The Pros & Cons of a Commission-Based Sales Force
Provide Your Team the Proper Incentives to Boost Your Revenue
Think you can’t afford to hire a top-notch sales team? Think again. With a commission-based compensation system, you’ll only pay your sales force when they bring in customer dollars.
“We see a fair amount of commission plans,” says Per Torgersen, a principal at Better Sales Comp Consultants, a Los Angeles-based sales strategy firm. “There are benefits in specific situations and life cycles of a business.”
But while only paying when a deal is closed can protect your balance sheet, there are also trade-offs business owners should consider when deciding how to structure sales compensation. Torgersen lays out some of the pros and cons.
Pro: A commission-based sales force can nitro boost a new company’s sales. When a business is just starting out and doesn’t have much structure in place, a motivated commission salesforce can be an effective way to pump up your revenue stream while you focus on other critical aspects of growing the company. Also, top paying commission sales jobs can attract serious performers who might not otherwise give a small company a second look.
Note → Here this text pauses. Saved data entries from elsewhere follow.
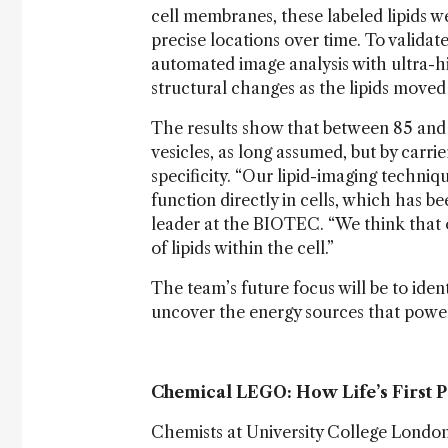
cell membranes, these labeled lipids w
precise locations over time. To valid
automated image analysis with ultra-
structural changes as the lipids move
The results show that between 85 and 95
vesicles, as long assumed, but by carrie
specificity. “Our lipid-imaging techniq
function directly in cells, which has b
leader at the BIOTEC. “We think that 
of lipids within the cell.”
The team’s future focus will be to ident
uncover the energy sources that powe
Chemical LEGO: How Life’s First 
Chemists at University College Londo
Con: A commission-based sales force can damage morale. There are any number of reasons why one sales person could close more deals than another, not all related to skill or work ethic. For example, your business might offer asymmetrical opportunities based on the geography of sales territories, sparking jealousy or infighting among your team. “Managing all that becomes much more difficult as an organization matures,” says Torgersen.
Pro: A commission-based sales force can lock in your costs. With commission sales positions, you know exactly how much money from every sale you can plow back into your business. “It’s very predictable in terms of compensation cost of sales as a percent of revenue,” Torgersen says. That makes it easier to plan your growth.
Con: A commission-based sales force can limit your sales team. Your sales team won’t want to do anything but sell. Sometimes it makes sense for your people to help with training or participate in other aspects of the company, but if they are in purely commission-based sales positions, they lose money if they aren’t selling all the time.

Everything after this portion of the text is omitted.